Om Swastiastu
Om Awighnamastu Namo Siddham
O Hrang HringSah Parama Siwaditya ya Namah
“Benarkah itu biyung ?” tanya Anak Agung Raka Sidan setelah sembahyang di Sanggah pagi yang hangat dan cerah itu. Namun kehangatan mentari seakan lenyap seketika. Ekspresi wajahnya mendadak berubah. Matanya melotot. Seakan – akan ia tak percaya atas apa yang baru saja didengarnya.
“Benar bli, bulan depan kita harus pergi meninggalkan rumah ini. Tepatnya setelah upacara Odalan Pura Dalem.
“Tapi, mengapa iwa setega itu biyung ? Belum genap sebulan aji meninggal. Jenazah aji belum juga diaben. Baru saja tiga minggu lalu aji disemayamkan di Pura Dalem. Jasadnya pun masih utuh. Tapi mengapa iwa mengusir kita secepat itu ? mengapa iwa tidak menghormati kita yang sedang berkabung biyung ?”

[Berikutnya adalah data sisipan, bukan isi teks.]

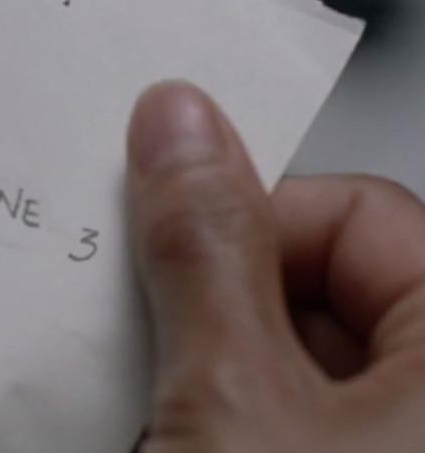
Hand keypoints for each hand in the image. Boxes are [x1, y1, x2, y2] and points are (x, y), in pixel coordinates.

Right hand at [127, 81, 424, 451]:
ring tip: (161, 419)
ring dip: (217, 377)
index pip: (357, 212)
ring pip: (304, 370)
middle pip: (326, 291)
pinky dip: (234, 429)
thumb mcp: (231, 400)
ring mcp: (404, 445)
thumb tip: (180, 129)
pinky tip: (177, 444)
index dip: (247, 225)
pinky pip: (300, 430)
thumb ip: (204, 254)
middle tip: (153, 349)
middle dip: (220, 309)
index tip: (168, 255)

“Sudahlah bli, kita sudah tidak punya hak atas rumah ini lagi “ jawab Ni Kadek Suasti sambil membelai rambut anak lelakinya untuk meredam emosinya yang kian memuncak.
Mata Anak Agung Raka Sidan membelalak lebar. Seperti ada bara api yang besar membara di kedua bola matanya.
Air mata ibunya meleleh dikedua pipinya yang mulai keriput. Teringat ucapan I Wayan Durma seminggu yang lalu…
“Sebaiknya kau segera membereskan barang – barangmu. Segeralah kau dan anakmu angkat kaki dari rumah orangtuaku ini. Karena mulai sekarang rumah ini sudah menjadi hak milikku” ucap I Wayan Durma kepada Ni Kadek Suasti pagi itu. Saat Anak Agung Raka Sidan tidak berada dirumah karena bekerja. Ia sengaja datang pagi – pagi agar tidak bertemu dengan anak lelaki kakaknya itu. Karena ia paham betul sifat Anak Agung Raka Sidan jika sedang marah. Seperti Rangda yang sedang murka.